A Twitter correspondent was reminding me yesterday of the time I saved two penalties in one game.
As my personal sporting achievements go that remains right up there with winning the Longniddry Gala Primary 4 Short Tennis Open (Doubles) and clinching the runners-up spot in the Hawkhill Hibs Supporters' Club Bowls Day Oot.
I also like to think it's bestowed on me honorary life membership of the "goalkeeper's union."
Goalkeepers, they say, are crazy.
The charge sheet for the crime of craziness is probably quite long.
But you'd guess John Burridge would feature extensively. Probably appearing as his own character witness.
His eccentricities are laid bare in Budgie - The Autobiography of Goalkeeping Legend John Burridge.
The japes, the capers and misadventures are recounted with glee.
But there's a more complex side to the 'keeper who once hoisted himself onto the crossbar and perched their - Budgie-like - when his side were in the ascendancy.
The extravagant warm up routines, the tales of his wife being asked to fling pieces of fruit at him as he sat watching the TV to test his reflexes.

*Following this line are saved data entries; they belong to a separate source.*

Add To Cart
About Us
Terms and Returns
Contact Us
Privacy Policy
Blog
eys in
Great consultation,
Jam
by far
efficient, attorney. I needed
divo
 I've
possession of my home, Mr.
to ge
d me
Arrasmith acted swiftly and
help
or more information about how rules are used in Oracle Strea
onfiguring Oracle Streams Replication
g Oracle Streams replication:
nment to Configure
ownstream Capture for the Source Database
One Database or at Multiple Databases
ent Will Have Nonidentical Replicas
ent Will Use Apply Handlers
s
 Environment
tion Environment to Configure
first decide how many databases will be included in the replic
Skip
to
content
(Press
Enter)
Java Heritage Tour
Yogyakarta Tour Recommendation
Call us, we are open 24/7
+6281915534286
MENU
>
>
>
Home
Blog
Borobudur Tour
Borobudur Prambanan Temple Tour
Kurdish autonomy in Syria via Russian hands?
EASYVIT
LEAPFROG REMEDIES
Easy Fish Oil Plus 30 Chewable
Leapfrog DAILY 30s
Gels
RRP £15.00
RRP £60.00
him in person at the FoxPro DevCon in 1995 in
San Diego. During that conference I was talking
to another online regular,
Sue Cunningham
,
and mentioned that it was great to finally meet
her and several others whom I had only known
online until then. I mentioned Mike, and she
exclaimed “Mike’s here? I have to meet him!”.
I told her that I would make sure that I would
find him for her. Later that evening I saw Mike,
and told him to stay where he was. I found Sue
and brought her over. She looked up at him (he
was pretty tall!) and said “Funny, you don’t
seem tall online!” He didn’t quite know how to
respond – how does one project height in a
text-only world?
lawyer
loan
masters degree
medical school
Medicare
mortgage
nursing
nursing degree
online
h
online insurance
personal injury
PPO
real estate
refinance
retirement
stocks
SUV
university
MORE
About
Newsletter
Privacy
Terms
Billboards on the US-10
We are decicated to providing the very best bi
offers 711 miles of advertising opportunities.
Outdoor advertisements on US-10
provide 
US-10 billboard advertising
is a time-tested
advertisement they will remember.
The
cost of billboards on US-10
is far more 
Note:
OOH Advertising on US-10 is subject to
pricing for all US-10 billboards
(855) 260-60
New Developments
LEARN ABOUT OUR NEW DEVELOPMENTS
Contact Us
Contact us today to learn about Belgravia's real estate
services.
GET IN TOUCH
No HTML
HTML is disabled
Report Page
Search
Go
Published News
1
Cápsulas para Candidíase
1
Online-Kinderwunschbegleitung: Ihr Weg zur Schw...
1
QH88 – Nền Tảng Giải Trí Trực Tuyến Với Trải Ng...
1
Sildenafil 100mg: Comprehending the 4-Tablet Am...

They all served a purpose.
They kept him in the game. Playing, coaching, managing. Without that what was there left of John Burridge?

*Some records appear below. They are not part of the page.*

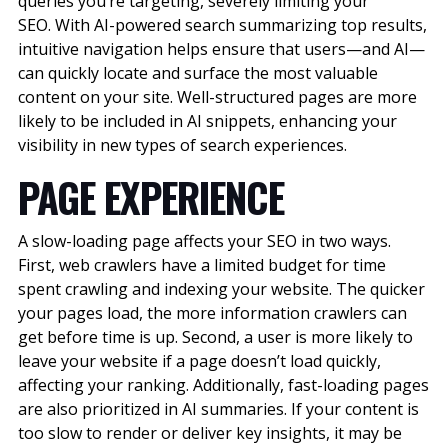
queries you’re targeting, severely limiting your
SEO.
With AI-powered search summarizing top results,
intuitive navigation helps ensure that users—and AI—
can quickly locate and surface the most valuable
content on your site. Well-structured pages are more
likely to be included in AI snippets, enhancing your
visibility in new types of search experiences.
PAGE EXPERIENCE
A slow-loading page affects your SEO in two ways.
First, web crawlers have a limited budget for time
spent crawling and indexing your website. The quicker
your pages load, the more information crawlers can
get before time is up. Second, a user is more likely to
leave your website if a page doesn’t load quickly,
affecting your ranking.
Additionally, fast-loading pages
are also prioritized in AI summaries. If your content is
too slow to render or deliver key insights, it may be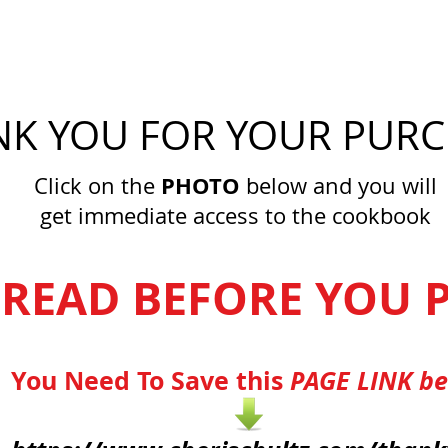
K YOU FOR YOUR PURC
PHOTO
Click on the
below and you will
get immediate access to the cookbook
 READ BEFORE YOU P
You Need To Save this
PAGE LINK b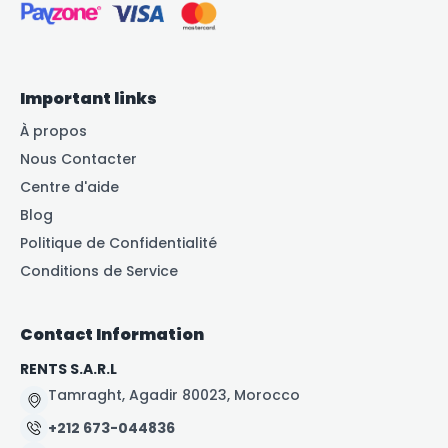
Important links
À propos
Nous Contacter
Centre d'aide
Blog
Politique de Confidentialité
Conditions de Service
Contact Information
RENTS S.A.R.L
Tamraght, Agadir 80023, Morocco
+212 673-044836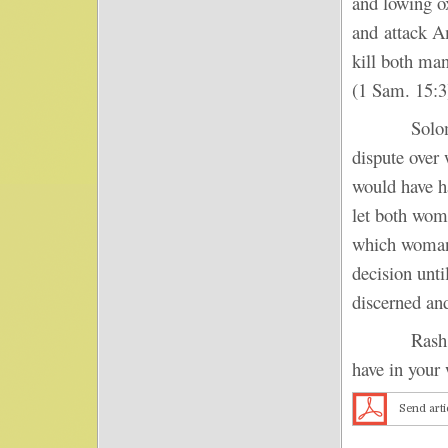
and lowing o
and attack Am
kill both ma
(1 Sam. 15:3
Solomon pra
dispute over 
would have h
let both wom
which woman 
decision unti
discerned an
Rash respon
have in your 
Send arti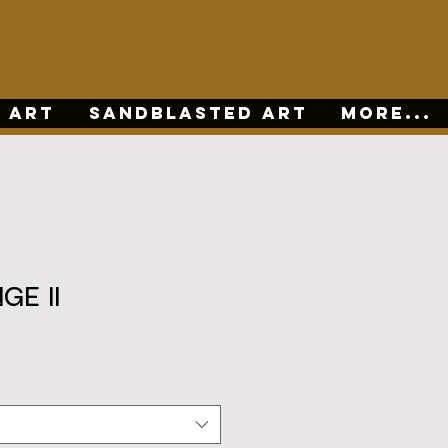
 ART
SANDBLASTED ART
More...
GE II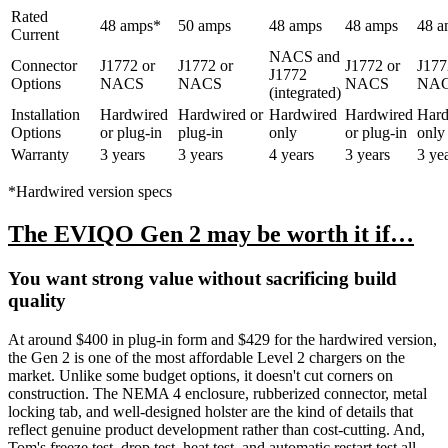
Rated
48 amps*
50 amps
48 amps
48 amps
48 a
Current
NACS and
Connector
J1772 or
J1772 or
J1772 or
J177
J1772
Options
NACS
NACS
NACS
NA
(integrated)
Installation
Hardwired
Hardwired or
Hardwired
Hardwired
Hard
Options
or plug-in
plug-in
only
or plug-in
only
Warranty
3 years
3 years
4 years
3 years
3 ye
*Hardwired version specs
The EVIQO Gen 2 may be worth it if…
You want strong value without sacrificing build
quality
At around $400 in plug-in form and $429 for the hardwired version,
the Gen 2 is one of the most affordable Level 2 chargers on the
market. Unlike some budget options, it doesn't cut corners on
construction. The NEMA 4 enclosure, rubberized connector, metal
locking tab, and well-designed holster are the kind of details that
reflect genuine product development rather than cost-cutting. And,
Tom's freeze test, drop test, heat test, and automatic restart test all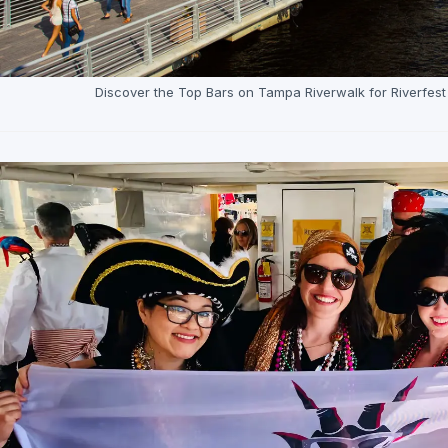
Discover the Top Bars on Tampa Riverwalk for Riverfes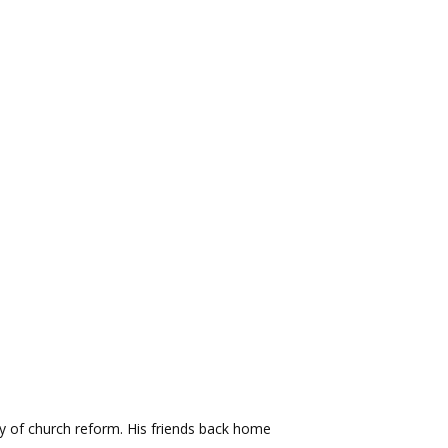
y of church reform. His friends back home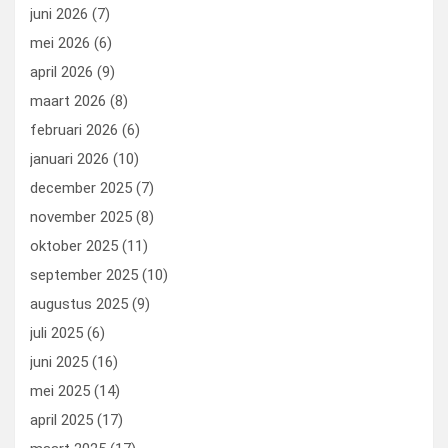
k
n
juni 2026
(7)
mei 2026
(6)
april 2026
(9)
maart 2026
(8)
februari 2026
(6)
januari 2026
(10)
december 2025
(7)
november 2025
(8)
oktober 2025
(11)
september 2025
(10)
augustus 2025
(9)
juli 2025
(6)
juni 2025
(16)
mei 2025
(14)
april 2025
(17)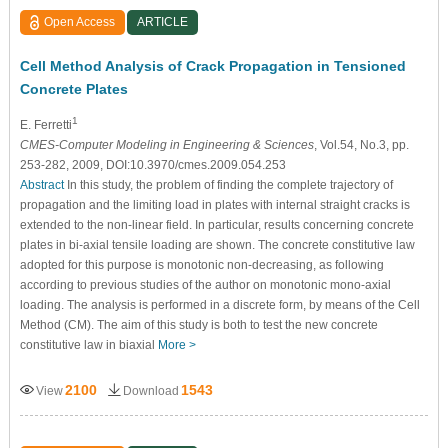
Open Access
ARTICLE
Cell Method Analysis of Crack Propagation in Tensioned
Concrete Plates
1
E. Ferretti
CMES-Computer Modeling in Engineering & Sciences
, Vol.54, No.3, pp.
253-282, 2009, DOI:10.3970/cmes.2009.054.253
Abstract
In this study, the problem of finding the complete trajectory of
propagation and the limiting load in plates with internal straight cracks is
extended to the non-linear field. In particular, results concerning concrete
plates in bi-axial tensile loading are shown. The concrete constitutive law
adopted for this purpose is monotonic non-decreasing, as following
according to previous studies of the author on monotonic mono-axial
loading. The analysis is performed in a discrete form, by means of the Cell
Method (CM). The aim of this study is both to test the new concrete
constitutive law in biaxial
More >
2100
1543
View
Download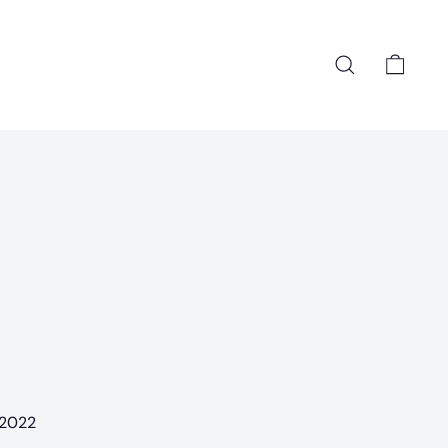
Search
Cart
 2022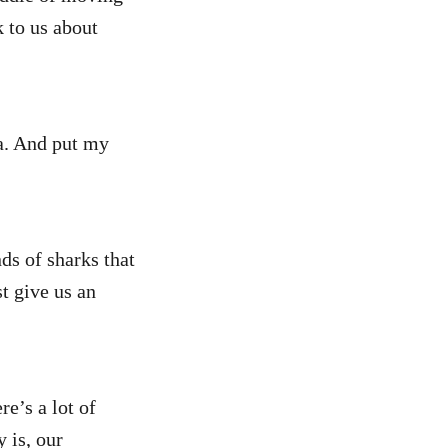
 to us about
ea. And put my
nds of sharks that
t give us an
re’s a lot of
y is, our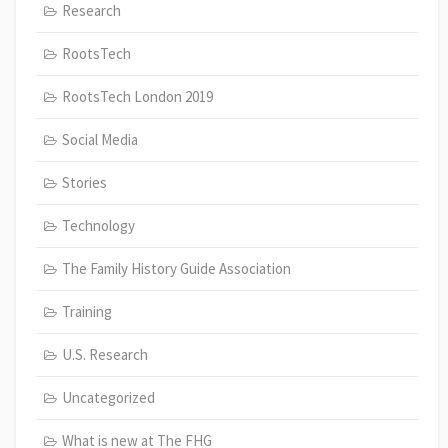
Research
RootsTech
RootsTech London 2019
Social Media
Stories
Technology
The Family History Guide Association
Training
U.S. Research
Uncategorized
What is new at The FHG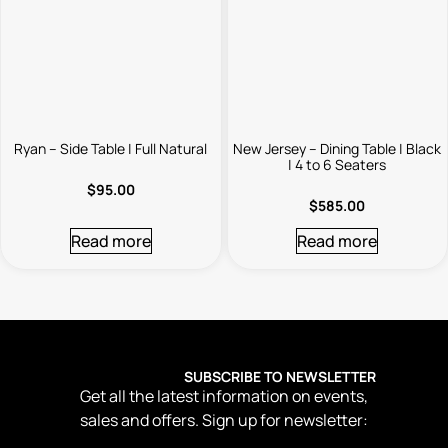
Ryan – Side Table | Full Natural
New Jersey – Dining Table | Black
| 4 to 6 Seaters
$
95.00
$
585.00
Read more
Read more
SUBSCRIBE TO NEWSLETTER
Get all the latest information on events,
sales and offers. Sign up for newsletter: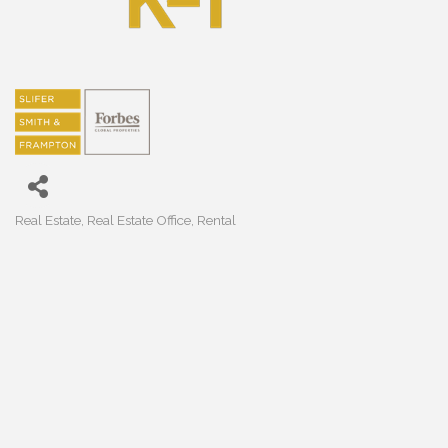
Real Estate
Real Estate Office
Rental
Categories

It took an intervention and a spell in The Priory before he found the answer to that question. Many are the stories of football as a cause of addiction or the setting for addiction. This is different. This is football as the addiction.
The book begins with that episode. A dramatic opening to be sure but one that does colour what comes after.
Because there is darkness to some of his behaviour that goes beyond the light-hearted eccentricities that you can tell he'd love the reader to shower with unconditional love.
The constant battles with managers - recounted here as heroic Budgie against ignorant authority - point to a man burdened by the weighty chip on his shoulder.
(They're recounted with gusto though - Budgie crawling through a window after Derby manager Arthur Cox had locked him in his office to escape and sign for Sheffield United, a ruck with Ossie Ardiles in the tunnel after a Southampton game, Murdo McLeod hitting Budgie over the head with an early 1990s mobile phone as Budgie physically attacked Alex Miller.)
By the end of the book Budgie has turned from the lovable scamp of his imagination into a bitter ex-pat (albeit one who fell victim to a mysterious and serious road accident in the Middle East), pining for an England that probably never existed and certainly one that he'd not have known growing up in a Cumbrian colliery village.
You'd be waiting for a rant about political correctness if he hadn't already covered that with a typically sepia-tinged defence of his friend Andy Gray and Sky sexism furore.
Lost worlds are a theme.
It’s difficult to envisage any player in the modern era having a career to mirror Burridge’s. 30 clubs, the English and Scottish leagues from bottom to top and back again.
And difficult to imagine any player getting away with quite so many "antics" - the practical jokes, the repeated fall outs with coaches, the studs sharpened to "do" the metatarsal of an opposing centre forward - in Sky's brave new world.
Changes for the better or the worse? Budgie's not a dispassionate enough chronicler of his own life and times to answer those questions.
Including the word "legend" in the title of an autobiography, the mood of nostalgia and the residual bitterness (the lack of international recognition clearly still rankles) suggests a man that's already made up his mind about his place in the world.
He's just waiting for the rest of us to catch up with him.
Which is all a bit of a shame. Because this was a career that was extraordinary in its own way, a career marked by an ability to connect with fans that is beyond many a footballer.
And if you like your anecdotes unseasoned by subtlety there's much to enjoy here - you won't read a more self deprecating tale of a footballer losing his virginity, you might never read again of a Hibs goalkeeper riding his moped through the streets of Edinburgh, discovering too late that someone has deposited a "present" in his crash helmet.
All of that, much like a career taking in over 700 professional games but no England cap, doesn't quite satisfy.
The Budgie that's uncovered is much harder to warm to than the lovable scamp of a goalkeeper of popular memory. That might be because he's never quite learned to warm to himself.